Los países miembros de la Agencia Internacional de la Energía (AIE) acordaron realizar la mayor liberación coordinada de reservas de petróleo jamás registrada, con el objetivo de estabilizar los mercados energéticos frente a las disrupciones provocadas por el conflicto en Medio Oriente.
La medida contempla poner en el mercado 400 millones de barriles de crudo provenientes de reservas estratégicas, en una acción coordinada entre los 32 países miembros del organismo.
Respuesta a la mayor disrupción del suministro en décadas
La decisión se produce en un contexto de fuerte volatilidad en los mercados energéticos debido a la escalada del conflicto en la región del Golfo, que ha afectado la producción y el transporte de petróleo. Según la AIE, la crisis ha generado la mayor interrupción del suministro petrolero en la historia reciente, con una caída estimada de hasta 8 millones de barriles diarios en la oferta global durante marzo.
La situación está vinculada principalmente a las tensiones en torno al Estrecho de Ormuz, una de las rutas marítimas más importantes del mundo para el transporte de hidrocarburos, por donde normalmente circula cerca de una quinta parte del comercio mundial de petróleo.
Intervención para estabilizar el mercado
El objetivo de la liberación de reservas es amortiguar el impacto de la reducción de suministros y evitar un aumento descontrolado de los precios del crudo.

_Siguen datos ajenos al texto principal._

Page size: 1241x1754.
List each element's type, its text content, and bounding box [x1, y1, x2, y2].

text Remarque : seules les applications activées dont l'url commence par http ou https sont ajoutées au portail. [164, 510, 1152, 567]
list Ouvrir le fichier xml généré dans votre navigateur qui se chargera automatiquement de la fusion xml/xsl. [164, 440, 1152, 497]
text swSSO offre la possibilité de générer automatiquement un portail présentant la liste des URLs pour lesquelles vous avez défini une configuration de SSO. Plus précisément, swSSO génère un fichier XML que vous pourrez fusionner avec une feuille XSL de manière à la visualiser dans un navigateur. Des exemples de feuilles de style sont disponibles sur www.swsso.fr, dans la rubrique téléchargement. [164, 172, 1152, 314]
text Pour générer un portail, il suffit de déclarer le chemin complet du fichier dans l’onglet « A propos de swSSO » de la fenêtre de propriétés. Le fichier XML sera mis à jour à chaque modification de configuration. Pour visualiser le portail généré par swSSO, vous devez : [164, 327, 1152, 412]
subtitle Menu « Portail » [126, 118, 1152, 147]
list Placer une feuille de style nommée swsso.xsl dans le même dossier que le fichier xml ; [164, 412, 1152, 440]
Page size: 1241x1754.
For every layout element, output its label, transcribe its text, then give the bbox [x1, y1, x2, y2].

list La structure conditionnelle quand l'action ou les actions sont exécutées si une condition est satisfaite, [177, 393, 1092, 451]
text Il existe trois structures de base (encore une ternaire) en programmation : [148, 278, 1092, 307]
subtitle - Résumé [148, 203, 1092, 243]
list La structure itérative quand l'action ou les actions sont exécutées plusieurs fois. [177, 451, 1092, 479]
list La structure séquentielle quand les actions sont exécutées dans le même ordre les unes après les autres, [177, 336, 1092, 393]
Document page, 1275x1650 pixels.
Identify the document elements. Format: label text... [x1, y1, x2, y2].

La intervención supera ampliamente acciones previas de la AIE. Por ejemplo, tras la invasión rusa de Ucrania en 2022, los países miembros liberaron alrededor de 182 millones de barriles, menos de la mitad de la cifra anunciada ahora.
La magnitud de la medida refleja la gravedad de la situación en los mercados energéticos, donde los precios del petróleo han experimentado fuertes subas y episodios de elevada volatilidad en las últimas semanas.
Reservas estratégicas para emergencias
Los países de la AIE mantienen importantes reservas estratégicas diseñadas para responder a crisis energéticas. En conjunto, cuentan con más de 1.2 mil millones de barriles de reservas públicas, a las que se suman otros 600 millones de barriles en inventarios industriales bajo obligaciones gubernamentales, lo que permite movilizar grandes volúmenes en caso de emergencias.
Este sistema de seguridad energética se creó para enfrentar interrupciones severas del suministro, y permite a los países coordinar respuestas colectivas para estabilizar el mercado global de petróleo.
Impacto global
La AIE advirtió que la evolución del conflicto y la duración de las disrupciones serán factores clave para determinar el impacto final sobre los mercados energéticos.
Aunque algunos productores del Golfo están intentando redirigir exportaciones por rutas alternativas, el organismo considera que la situación sigue siendo extremadamente sensible y requiere coordinación internacional para garantizar la seguridad del suministro energético mundial.